In this single passage Nietzsche provides a link between Socrates and Plato, explaining the connection the old genius has with the young genius, but exactly because the student is a genius, he cannot be a follower, a parasitic vine around the old mighty tree, to use the Cartesian metaphor. Therefore, it is highly unlikely for this student to imitate his teacher, but far likelier for him to put his own words in the teacher’s mouth, and thus to create a Platonic Socrates, who tells us more about Plato than about Socrates.

As for us, we shall be talking about Plato in his proper place, but so far we are interested in his Socrates. It remains for us in this entry to dwell as briefly as possible on that artificial person, Plato’s creatura. In this regard, it is interesting to read what Bertrand Russell says about Plato’s Socratic problem: In addition to being a philosopher, he (Plato) is an imaginative writer of great genius and charm. No one supposes, and he himself does not seriously pretend that the conversations in his dialogues took place just as he records them. (!) Nevertheless, at any rate in the earlier dialogues, the conversation is completely natural and the characters quite convincing. It is the excellence of Plato as a writer of fiction that throws doubt on him as a historian. His Socrates is a consistent and extraordinarily interesting character far beyond the power of most men to invent; but I think that Plato could have invented him. Whether he did so is, of course, another question.

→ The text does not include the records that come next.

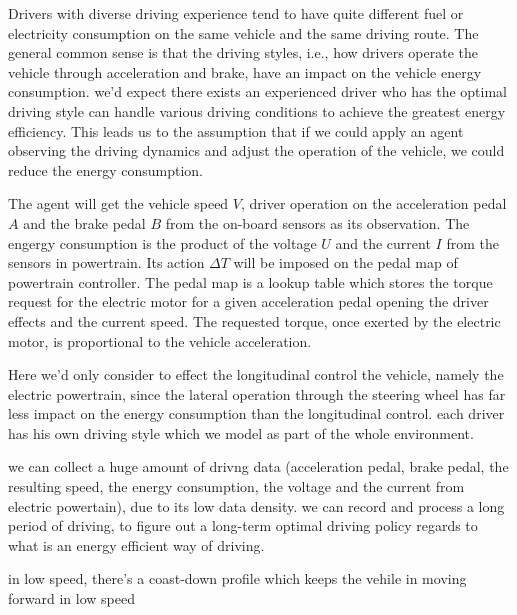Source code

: \documentclass{article}
\begin{document}
Drivers with diverse driving experience tend to have quite different fuel or electricity consumption on the same vehicle and the same driving route. The general common sense is that the driving styles, i.e., how drivers operate the vehicle through acceleration and brake, have an impact on the vehicle energy consumption. we'd expect there exists an experienced driver who has the optimal driving style can handle various driving conditions to achieve the greatest energy efficiency. This leads us to the assumption that if we could apply an agent observing the driving dynamics and adjust the operation of the vehicle, we could reduce the energy consumption.

 The agent will get the vehicle speed $V$, driver operation on the acceleration pedal $A$ and the brake pedal $B$ from the on-board sensors as its observation. The engergy consumption is the product of the voltage $U$ and the current $I$ from the sensors in powertrain. Its action $\Delta T$ will be imposed on the pedal map of powertrain controller. The pedal map is a lookup table which stores the torque request for the electric motor for a given acceleration pedal opening the driver effects and the current speed. The requested torque, once exerted by the electric motor, is proportional to the vehicle acceleration.


Here we'd only consider to effect the longitudinal control the vehicle, namely the electric powertrain, since the lateral operation through the steering wheel has far less impact on the energy consumption than the longitudinal control.
each driver has his own driving style which we model as part of the whole environment.

we can collect a huge amount of drivng data (acceleration pedal, brake pedal, the resulting speed, the energy consumption, the voltage and the current from electric powertain), due to its low data density. we can record and process a long period of driving, to figure out a long-term optimal driving policy regards to what is an energy efficient way of driving.

in low speed, there's a coast-down profile which keeps the vehile in moving forward in low speed
\end{document}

Here are a few more features of Socrates, through the eyes of Plato’s mind given here in Bertrand Russell’s summary:

(Plato’s) Apology gives a clear picture of a man very sure of himself, high-minded, indifferent to worldly success, believing that he is guided by a divine voice (daimonion), and persuaded that clear thinking is the prerequisite for right living. He is not troubled, like the Christians, by fears of eternal torment: he has no doubt that his life in the next world will be a happy one. Everyone agrees that he was very ugly, he always dressed in shabby old clothes, and went barefoot. His indifference to heat and cold, hunger and thirst, was amazing to everyone. His mastery over bodily passions is constantly stressed. He seldom drank wine, but when he did, he could out-drink anybody; no one had ever seen him drunk. In love, he remained Platonic, if Plato is speaking the truth. He was the perfect Orphic saint: in the dualism of heavenly soul and earthly body. His indifference to death at the last is the final proof of this mastery. At the same time, he is not the orthodox Orphic; it is only the fundamental doctrines that he accepts, not the superstitions and ceremonies of purification.
The Platonic Socrates anticipates both the Stoics and the Cynics. The Stoics held that the supreme good is virtue, and that a man cannot be deprived of virtue by outside causes; this doctrine is implicit in Socrates’ contention that his judges cannot harm him. The Cynics despised worldly goods, and showed contempt by eschewing the comforts of civilization. This is the same point of view that led Socrates to go barefoot, and ill-clad.
It seems fairly certain that his preoccupations were ethical, rather than scientific. In the Apology, he says: ‘I have nothing to do with physical speculations.’ He is mainly preoccupied with the search for definitions of ethical terms. In all of these, no conclusion is arrived at, but he makes it clear that he thinks it important to examine such questions. (This is eminently consistent with my own contention many times repeated, that posing questions is immeasurably more important than answering them) He consistently maintains that he knows nothing, and that he is only wiser than others in knowing that, but he does not think that knowledge is unobtainable; on the contrary, he thinks that the search for knowledge is of the utmost importance. He is convinced that no man sins wittingly, and therefore, only knowledge is needed to make all men virtuous.
Dialectic, that is to say, the method of seeking knowledge by question and answer, was not his invention, but Socrates practiced and developed this method. When he is condemned to death, he reflects happily that in the next world he can go asking questions forever, and he cannot be put to death for this as there he will be immortal.

Such are the peculiarities of Plato’s Socrates, and, having said all this, we might just as well conclude that in retrospect the two Socrates are essentially one person, coming to us through the far distance of the ages, where the truth is so completely blended with myth and fiction that distinguishing among the components becomes a self-defeating and totally unnecessary exercise in futility. Why should we persist in doing so, if the aggregate person of this great man is a beacon of philosophical and psychological light, more credible, more edifying, and more conducive to human thought than a thousand scientifically established realities of our mentally and philosophically impoverished time?!